Here's the TypeScript program that accomplishes these tasks, with comments explaining each part:
import * as gcp from "@pulumi/gcp"; import * as k8s from "@pulumi/kubernetes"; import * as pulumi from "@pulumi/pulumi"; // Create a GKE cluster. const cluster = new gcp.container.Cluster("gke-cluster", { // ... specify your cluster configuration initialNodeCount: 2, nodeVersion: "latest", minMasterVersion: "latest", nodeConfig: { machineType: "n1-standard-1", oauthScopes: [ // Scopes for authenticating with GCP services. "https://www.googleapis.com/auth/compute", "https://www.googleapis.com/auth/devstorage.read_only", "https://www.googleapis.com/auth/logging.write", "https://www.googleapis.com/auth/monitoring", ], }, }); // Export the Kubeconfig for the GKE cluster. export const kubeconfig = pulumi.all([cluster.name, cluster.endpoint, cluster.masterAuth]).apply(([name, endpoint, masterAuth]) => { const context = `${gcp.config.project}_${gcp.config.zone}_${name}`; return `apiVersion: v1 clusters: - cluster: certificate-authority-data: ${masterAuth.clusterCaCertificate} server: https://${endpoint} name: ${context} contexts: - context: cluster: ${context} user: ${context} name: ${context} current-context: ${context} kind: Config preferences: {} users: - name: ${context} user: auth-provider: config: cmd-args: config config-helper --format=json cmd-path: gcloud expiry-key: '{.credential.token_expiry}' token-key: '{.credential.access_token}' name: gcp `; }); // Create a Kubernetes provider instance that uses our cluster from above. const k8sProvider = new k8s.Provider("gkeK8s", { kubeconfig: kubeconfig, }); // Deploy the Tempest Helm chart into the GKE cluster. const tempest = new k8s.helm.v3.Chart("tempest", { chart: "tempest", // Assuming 'tempest' is the name of the chart in your repository // You'll need to specify the repository too if it is not a stable chart // e.g., repository: "https://charts.example.com/", version: "1.0.0", // substitute with actual chart version // values: { /* override default chart values here if needed */ }, }, { provider: k8sProvider }); // Export the endpoint to access the deployed service, if applicable. export const tempestEndpoint = tempest.getResourceProperty("v1/Service", "tempest", "status").apply(status => status.loadBalancer?.ingress[0]?.ip); // To view this endpoint, you can use `pulumi stack output tempestEndpoint` once the application is deployed.

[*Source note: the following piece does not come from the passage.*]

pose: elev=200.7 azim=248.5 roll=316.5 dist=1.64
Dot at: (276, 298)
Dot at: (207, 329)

Here is an explanation of the program:
- We start by importing necessary Pulumi packages including
@pulumi/gcp
for Google Cloud resources,@pulumi/kubernetes
for Kubernetes resources, and@pulumi/pulumi
for core Pulumi functionalities. - We configure and create a GKE cluster using the
gcp.container.Cluster
resource. You'll have to fill in the desired configuration for your cluster, such as the node count, machine type, and OAuth scopes required for accessing other Google Cloud services. - The
kubeconfig
is dynamically generated using the output properties of the created cluster, so you can interact with the cluster usingkubectl
. - We create a Pulumi Kubernetes provider associated with our GKE cluster; this provider is used when deploying the Helm chart. The
kubeconfig
is passed to this provider. - We then create a new instance of
k8s.helm.v3.Chart
, which represents the Helm chart deployment. We specify the chart name and the version. If the Helm chart is located in a custom repository, you should also specify therepository
property with the correct URL. - The last step involves exporting the endpoint to the deployed service, which can be accessed once the service is up and running, through the provided output command.

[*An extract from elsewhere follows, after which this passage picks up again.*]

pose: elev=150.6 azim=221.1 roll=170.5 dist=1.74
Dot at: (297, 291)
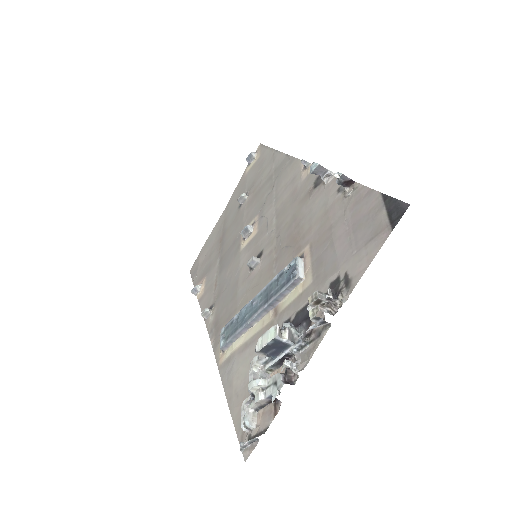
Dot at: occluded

To run this Pulumi program, save the TypeScript code to a file usually named
index.ts
in your Pulumi project directory. Ensure you have authenticated with GCP and have installed the necessary packages by runningnpm install @pulumi/gcp @pulumi/kubernetes @pulumi/pulumi
. Then, execute the program by runningpulumi up
.Please note that you might need to adjust the Helm chart related settings such as the chart name, repository, and values to match with the Tempest Helm chart you are referring to.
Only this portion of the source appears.